SAN DIEGO - It may not have the public glamour of a fighter jet, but those who fly the C-130 Hercules know that what they do is critical in Afghanistan.
"Whether it's food, water, ammo or fire support, that's our main mission -- supporting the guys on the ground," said Capt. Laura Trowbridge, a C-130 pilot.
Granted an opportunity to fly with Marine Aerial Refueler Transport Squadron VMGR-352, also known as the Raiders, 10News military reporter Bob Lawrence took off from MCAS Miramar in a three-ship formation headed for the Arizona desert.
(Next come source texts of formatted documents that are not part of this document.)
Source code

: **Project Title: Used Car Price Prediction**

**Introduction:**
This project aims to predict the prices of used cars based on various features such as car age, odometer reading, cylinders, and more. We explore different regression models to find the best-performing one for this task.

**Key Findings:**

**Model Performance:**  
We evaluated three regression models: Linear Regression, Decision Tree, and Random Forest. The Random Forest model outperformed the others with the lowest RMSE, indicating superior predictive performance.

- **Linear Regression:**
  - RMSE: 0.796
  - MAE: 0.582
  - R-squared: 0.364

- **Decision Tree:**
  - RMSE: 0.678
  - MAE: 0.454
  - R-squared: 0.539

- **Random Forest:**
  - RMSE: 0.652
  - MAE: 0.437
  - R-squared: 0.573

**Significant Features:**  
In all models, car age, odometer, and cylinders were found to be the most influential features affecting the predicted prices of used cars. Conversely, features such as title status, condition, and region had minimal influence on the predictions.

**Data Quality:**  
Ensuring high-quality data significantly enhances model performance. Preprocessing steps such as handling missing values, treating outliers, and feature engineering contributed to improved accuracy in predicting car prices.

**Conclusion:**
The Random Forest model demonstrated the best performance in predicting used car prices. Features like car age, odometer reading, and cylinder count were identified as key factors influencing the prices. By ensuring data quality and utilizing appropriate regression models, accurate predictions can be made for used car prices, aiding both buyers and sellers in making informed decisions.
"There's not a whole lot out there and the terrain closely resembles the terrain in Afghanistan," said Capt. John Brampton, the other pilot on this training mission.
Close formation flying and simulated air drops were part of this training mission, as well as simulating and executing a maneuver called tactical navigation.
"That's where were trying to avoid enemy radar and planes so we go low," Brampton said of the maneuver.
Low is right -- 500 feet off the desert floor at more than 200 mph.
The C-130 can accomplish a number of different missions, from a supply run, inserting troops into the battlefield and refueling aircraft in mid-air, to lighting up the battlefield at night and even providing offensive firepower with hellfire missiles.
Around 15 C-130s call Miramar home, but they are rarely all there.
"From one-hour to 10-hour missions, we're kind of the on-call bird," said Trowbridge.